Virginia Gov. Bob McDonnell speaks during a battleground preservation announcement at Ball's Bluff State Park on Aug. 15 in Leesburg. (Win McNamee/Getty Images)

Jonnie R. Williams Sr., the wealthy benefactor who is at the heart of a federal investigation into Virginia Gov. Robert F. McDonnell, is stepping down as chief executive of Star Scientific Inc., the dietary supplement maker announced Thursday.

The company said Williams would remain involved in the company in a non-executive role for a year after he resigns, which is timed to a shareholder’s meeting in December. But Star leaders said they decided a dramatic corporate restructuring was necessary, to refocus the company on seeking FDA approval to research products for possible new drugs.

Star has been working to stabilize its stock price since revelations that Williams provided more than $160,000 in gifts and loans to McDonnell and his family. He has told federal authorities he provided the assistance believing McDonnell would help the company. A criminal probe is ongoing.

The timing of the announcement is not directly related to the criminal probe, but the decision is partially related to the investigation. The investigation led to the company’s discovery that Williams had given hundreds of thousands of dollars in personal and corporate funds to McDonnell and his family. Giving money and gifts to public officials is against Star company policy.

Members of the company’s board were mindful that publicity surrounding Williams interactions with the governor if the fast-moving probe were to result in charges would raise investor concerns if he were to remain in a leadership role, said a person familiar with the decision.

Timeline: Star Scientific and Gov. McDonnell

A major factor in the decision is that the company needed a massive overhaul of the strategy Jonnie Williams championed. Now, the company agrees, it must focus more its products’ future in pharmaceutical applications rather vitamin supplement.

The company also had to provide sufficient notice to prepare its investors in advance of the December annual meeting.
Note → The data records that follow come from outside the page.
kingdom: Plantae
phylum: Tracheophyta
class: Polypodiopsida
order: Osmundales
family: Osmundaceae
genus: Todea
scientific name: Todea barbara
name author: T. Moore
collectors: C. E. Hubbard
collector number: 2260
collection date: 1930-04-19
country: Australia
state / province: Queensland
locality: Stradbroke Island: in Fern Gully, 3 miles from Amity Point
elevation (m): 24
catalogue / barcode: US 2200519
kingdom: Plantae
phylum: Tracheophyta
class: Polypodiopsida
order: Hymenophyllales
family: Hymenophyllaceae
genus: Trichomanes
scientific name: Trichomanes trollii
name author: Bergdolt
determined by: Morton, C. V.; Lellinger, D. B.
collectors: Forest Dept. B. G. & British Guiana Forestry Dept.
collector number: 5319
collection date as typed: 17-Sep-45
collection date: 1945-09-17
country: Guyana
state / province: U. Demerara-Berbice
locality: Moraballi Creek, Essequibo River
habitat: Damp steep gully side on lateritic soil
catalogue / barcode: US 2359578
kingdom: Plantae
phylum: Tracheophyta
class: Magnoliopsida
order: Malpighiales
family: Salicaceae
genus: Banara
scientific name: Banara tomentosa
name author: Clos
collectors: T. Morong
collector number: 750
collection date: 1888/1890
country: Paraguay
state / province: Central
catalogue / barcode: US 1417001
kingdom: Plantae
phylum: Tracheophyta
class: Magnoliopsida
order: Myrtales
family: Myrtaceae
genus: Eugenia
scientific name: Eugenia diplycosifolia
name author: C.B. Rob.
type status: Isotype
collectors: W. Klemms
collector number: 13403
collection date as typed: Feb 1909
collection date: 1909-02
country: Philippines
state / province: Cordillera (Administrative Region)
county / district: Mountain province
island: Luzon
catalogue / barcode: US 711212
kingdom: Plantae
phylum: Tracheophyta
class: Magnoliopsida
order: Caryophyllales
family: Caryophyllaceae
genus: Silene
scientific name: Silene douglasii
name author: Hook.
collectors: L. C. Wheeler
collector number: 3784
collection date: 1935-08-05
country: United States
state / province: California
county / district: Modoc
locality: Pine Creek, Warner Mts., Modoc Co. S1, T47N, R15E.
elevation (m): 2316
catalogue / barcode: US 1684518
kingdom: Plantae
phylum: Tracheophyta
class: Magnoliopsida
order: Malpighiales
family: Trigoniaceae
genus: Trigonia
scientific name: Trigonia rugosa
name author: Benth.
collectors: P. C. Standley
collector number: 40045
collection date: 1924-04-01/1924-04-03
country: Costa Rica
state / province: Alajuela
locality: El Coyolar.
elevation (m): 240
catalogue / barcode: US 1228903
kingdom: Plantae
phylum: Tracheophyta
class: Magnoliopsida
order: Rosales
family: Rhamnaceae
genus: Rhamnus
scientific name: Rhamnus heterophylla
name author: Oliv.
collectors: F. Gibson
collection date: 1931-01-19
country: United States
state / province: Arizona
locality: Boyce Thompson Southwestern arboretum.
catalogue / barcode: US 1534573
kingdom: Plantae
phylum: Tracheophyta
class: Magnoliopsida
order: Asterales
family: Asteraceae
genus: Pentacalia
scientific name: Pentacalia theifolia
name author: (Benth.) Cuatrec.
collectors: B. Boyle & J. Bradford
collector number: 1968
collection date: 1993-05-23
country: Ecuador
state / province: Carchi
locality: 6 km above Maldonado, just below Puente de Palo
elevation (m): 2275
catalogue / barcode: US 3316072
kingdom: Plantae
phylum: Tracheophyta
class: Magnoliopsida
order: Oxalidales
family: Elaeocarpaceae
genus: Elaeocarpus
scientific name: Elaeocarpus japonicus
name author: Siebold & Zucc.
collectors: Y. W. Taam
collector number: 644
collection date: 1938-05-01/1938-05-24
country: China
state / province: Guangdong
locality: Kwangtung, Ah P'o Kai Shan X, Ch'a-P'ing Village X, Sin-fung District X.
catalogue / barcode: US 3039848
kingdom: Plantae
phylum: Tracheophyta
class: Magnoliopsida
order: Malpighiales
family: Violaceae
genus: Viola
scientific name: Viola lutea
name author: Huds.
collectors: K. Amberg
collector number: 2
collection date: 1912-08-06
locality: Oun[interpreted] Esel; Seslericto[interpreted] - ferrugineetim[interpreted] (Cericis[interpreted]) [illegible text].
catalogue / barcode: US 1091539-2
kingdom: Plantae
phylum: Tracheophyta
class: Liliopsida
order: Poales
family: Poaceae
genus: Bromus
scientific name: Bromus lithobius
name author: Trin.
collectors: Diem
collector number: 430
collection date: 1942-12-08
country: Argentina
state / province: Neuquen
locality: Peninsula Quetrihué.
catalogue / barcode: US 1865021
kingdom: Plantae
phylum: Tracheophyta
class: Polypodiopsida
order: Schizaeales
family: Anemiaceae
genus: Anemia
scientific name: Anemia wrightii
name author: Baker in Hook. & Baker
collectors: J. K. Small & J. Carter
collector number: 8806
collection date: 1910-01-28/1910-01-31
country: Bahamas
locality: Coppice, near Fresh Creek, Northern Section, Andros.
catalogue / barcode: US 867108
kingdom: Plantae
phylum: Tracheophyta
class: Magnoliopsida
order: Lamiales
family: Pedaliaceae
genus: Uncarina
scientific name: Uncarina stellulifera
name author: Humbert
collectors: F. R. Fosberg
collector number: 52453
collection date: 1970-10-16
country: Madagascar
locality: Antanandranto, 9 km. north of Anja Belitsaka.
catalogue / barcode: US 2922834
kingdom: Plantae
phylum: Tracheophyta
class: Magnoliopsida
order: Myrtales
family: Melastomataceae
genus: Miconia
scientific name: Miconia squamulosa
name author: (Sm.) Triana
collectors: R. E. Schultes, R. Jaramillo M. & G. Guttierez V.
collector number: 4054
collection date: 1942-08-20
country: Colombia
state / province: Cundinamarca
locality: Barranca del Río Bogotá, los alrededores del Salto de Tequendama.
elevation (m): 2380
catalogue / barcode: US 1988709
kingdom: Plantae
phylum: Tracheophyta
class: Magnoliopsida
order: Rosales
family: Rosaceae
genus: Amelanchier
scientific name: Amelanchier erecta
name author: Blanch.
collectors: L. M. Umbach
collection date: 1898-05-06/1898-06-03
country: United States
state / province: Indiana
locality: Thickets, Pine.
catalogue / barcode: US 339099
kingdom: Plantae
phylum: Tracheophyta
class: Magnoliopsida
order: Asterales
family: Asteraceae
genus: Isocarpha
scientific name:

Williams founded the company in 1990 as Star Tobacco, a small discount cigarette maker. It has shifted focus in recent years to the production of dietary supplements, including a nutritional supplement containing a chemical found in tobacco that is said to have anti-inflammatory properties.

The company has been working to repair relations with investors, also announcing in August that it did not expect to face any charges as a result of a separate federal investigation into its securities transactions.

The company will now be led by Michael Mullan, an Alzheimer’s researcher who is the chief executive of the Roskamp Institute, a Florida lab that had been researching Star’s products under a royalty agreement with the company.

Mullan will also replace Paul Perito as chairman of the company’s board, who is also stepping down as president of the company, a role he has held since 2000.

Though Perito gives up the role of board chair, he will remain active in the company. He is to become vice president and senior counsel, with the role of advising the company on all legal matters. According to the company, the leadership changes came at Williams’s and Perito’s suggestion, to “better leverage opportunities in pharmaceutical development and FDA approval in the biotechnology space.”

Several Star board members will also be replaced, subject to approval of investors at a December shareholder’s meeting.